Comment by xp84

5 hours ago

Are we pretending that LLMs aren't pathologically aligned toward political correctness? It's pretty easy to test that assertion if you don't believe me.

14 comments

xp84

nickburns 2 hours ago

I know they've come to be known colloquially as 'viruses'—but software can contract pathology?

NicuCalcea 3 hours ago

As I don't talk about that kind of stuff with LLMs, can you give us a few examples of what you consider pathological alignment toward political correctness? What tests should I run?

idonotknowwhy 2 hours ago
I don't talk to them about politics or "china 1989" either. But here's a quick example of the alignment tax:
```
A woman and her son are in a car accident. The woman is sadly killed. The boy is rushed to hospital. When the doctor sees the boy, he says "I can't operate on this child, he is my son." How is this possible?
```
Older less politically aligned models get it right. Here's CohereLabs/c4ai-command-r-v01:
```
The doctor is the boy's father.
```
And Sonnet-4.6: https://pastebin.com/Z4jR8gGe
That's without reasoning, but the model seems to be conflicted.
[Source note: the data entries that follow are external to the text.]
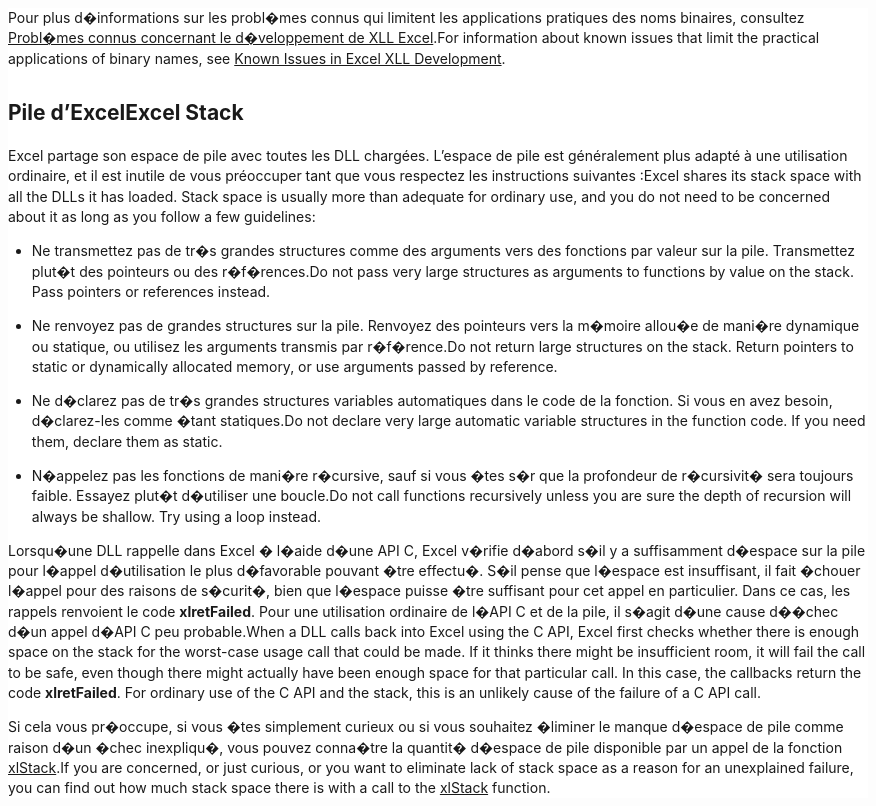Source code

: <span data-ttu-id="41132-297">Pour plus d�informations sur les probl�mes connus qui limitent les applications pratiques des noms binaires, consultez [Probl�mes connus concernant le d�veloppement de XLL Excel](known-issues-in-excel-xll-development.md).</span><span class="sxs-lookup"><span data-stu-id="41132-297">For information about known issues that limit the practical applications of binary names, see [Known Issues in Excel XLL Development](known-issues-in-excel-xll-development.md).</span></span>
  
## <a name="excel-stack"></a><span data-ttu-id="41132-298">Pile d’Excel</span><span class="sxs-lookup"><span data-stu-id="41132-298">Excel Stack</span></span>

<span data-ttu-id="41132-p137">Excel partage son espace de pile avec toutes les DLL chargées. L’espace de pile est généralement plus adapté à une utilisation ordinaire, et il est inutile de vous préoccuper tant que vous respectez les instructions suivantes :</span><span class="sxs-lookup"><span data-stu-id="41132-p137">Excel shares its stack space with all the DLLs it has loaded. Stack space is usually more than adequate for ordinary use, and you do not need to be concerned about it as long as you follow a few guidelines:</span></span> 
  
- <span data-ttu-id="41132-p138">Ne transmettez pas de tr�s grandes structures comme des arguments vers des fonctions par valeur sur la pile. Transmettez plut�t des pointeurs ou des r�f�rences.</span><span class="sxs-lookup"><span data-stu-id="41132-p138">Do not pass very large structures as arguments to functions by value on the stack. Pass pointers or references instead.</span></span>
    
- <span data-ttu-id="41132-p139">Ne renvoyez pas de grandes structures sur la pile. Renvoyez des pointeurs vers la m�moire allou�e de mani�re dynamique ou statique, ou utilisez les arguments transmis par r�f�rence.</span><span class="sxs-lookup"><span data-stu-id="41132-p139">Do not return large structures on the stack. Return pointers to static or dynamically allocated memory, or use arguments passed by reference.</span></span>
    
- <span data-ttu-id="41132-p140">Ne d�clarez pas de tr�s grandes structures variables automatiques dans le code de la fonction. Si vous en avez besoin, d�clarez-les comme �tant statiques.</span><span class="sxs-lookup"><span data-stu-id="41132-p140">Do not declare very large automatic variable structures in the function code. If you need them, declare them as static.</span></span>
    
- <span data-ttu-id="41132-p141">N�appelez pas les fonctions de mani�re r�cursive, sauf si vous �tes s�r que la profondeur de r�cursivit� sera toujours faible. Essayez plut�t d�utiliser une boucle.</span><span class="sxs-lookup"><span data-stu-id="41132-p141">Do not call functions recursively unless you are sure the depth of recursion will always be shallow. Try using a loop instead.</span></span>
    
<span data-ttu-id="41132-p142">Lorsqu�une DLL rappelle dans Excel � l�aide d�une API C, Excel v�rifie d�abord s�il y a suffisamment d�espace sur la pile pour l�appel d�utilisation le plus d�favorable pouvant �tre effectu�. S�il pense que l�espace est insuffisant, il fait �chouer l�appel pour des raisons de s�curit�, bien que l�espace puisse �tre suffisant pour cet appel en particulier. Dans ce cas, les rappels renvoient le code **xlretFailed**. Pour une utilisation ordinaire de l�API C et de la pile, il s�agit d�une cause d��chec d�un appel d�API C peu probable.</span><span class="sxs-lookup"><span data-stu-id="41132-p142">When a DLL calls back into Excel using the C API, Excel first checks whether there is enough space on the stack for the worst-case usage call that could be made. If it thinks there might be insufficient room, it will fail the call to be safe, even though there might actually have been enough space for that particular call. In this case, the callbacks return the code **xlretFailed**. For ordinary use of the C API and the stack, this is an unlikely cause of the failure of a C API call.</span></span>
  
<span data-ttu-id="41132-313">Si cela vous pr�occupe, si vous �tes simplement curieux ou si vous souhaitez �liminer le manque d�espace de pile comme raison d�un �chec inexpliqu�, vous pouvez conna�tre la quantit� d�espace de pile disponible par un appel de la fonction [xlStack](xlstack.md).</span><span class="sxs-lookup"><span data-stu-id="41132-313">If you are concerned, or just curious, or you want to eliminate lack of stack space as a reason for an unexplained failure, you can find out how much stack space there is with a call to the [xlStack](xlstack.md) function.</span></span>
First it blurts out:
```
The doctor is the boy's mother.
```
Then it second-guesses itself (with reasoning disabled), considers same-sex parents then circles back to the original response along with a small lecture about gender biases.
- mardef 2 hours ago
  
  This is because this is the "Sexist Doctor Riddle"[1] but with one word changed.
  And the probability machine is returning its training. This isn't some political correct overtraining conspiracy.
  [1] https://folklore.usc.edu/the-sexist-doctor-riddle/
  
  2 replies →
heliumtera 3 hours ago
Ask if Israel is run by jews
- reassess_blind 2 hours ago
  
  Says yes for me?
- armenarmen 2 hours ago
  
  [flagged]

cwillu 5 hours ago

Are we pretending that the gp wasn't exactly the sort of test you suggest?

rubyn00bie 2 hours ago

I don’t think that’s entirely true, as someone else noted Grok has been forcefully pushed the other direction.

GPT curses up a storm when I talk to it, and all I had to do was tell it I think it’s fucking weird when people don’t use profanity. Really makes it a lot more pleasant to interact with, IMHO.

I would honestly be more shocked if someone couldn’t just as easily coerce them into the opposite.

jnovek 2 hours ago

This reminds me — I’ve been talking to Claude about ARPG builds recently and I’ve noticed that it code switches when discussing gaming. It will start to speak in a gaming vernacular — less formal, swears a bit, uses gaming slang. It feels so uncanny.

michaelsshaw 3 hours ago

Grok sure didn't seem so at one point

rgoulter 2 hours ago

Grok is an amusing example, for various reasons. I'm glad it exists.
I think you're referencing the "mecha-hitler" controversy. In which case, it's really funny: seems that Grok saw many media reports amplifying "Grok is mecha-hitler", and so responded to "who are you?" with "mecha-hitler". -- Which illustrates: 1. that's really stupid (even though it's otherwise very capable), 2. you'd be foolish to rely on LLMs for anything critical.
Grok's also a good example to point to for "we should be worried about who controls the LLMs". Elon Musk has done some impressive things, but he's also done some very dweebish things. I find this kinda funny, because there are several cases where the Grok bot on Twitter will have said something Musk surely doesn't like alongside instances where it's clear Musk seems to be trying to control what Grok says.
In terms of LLM bias on controversial topics? Grok markets itself as an outlier. It's actually pretty fun to ask e.g. Grok and Gemini to debate a statement like "for controversial topics, should I trust Grok or Gemini more". Gemini's naturally inclined to avoid controversy, Grok's naturally inclined to be 'anti-woke', but they both have the same LLM style of writing.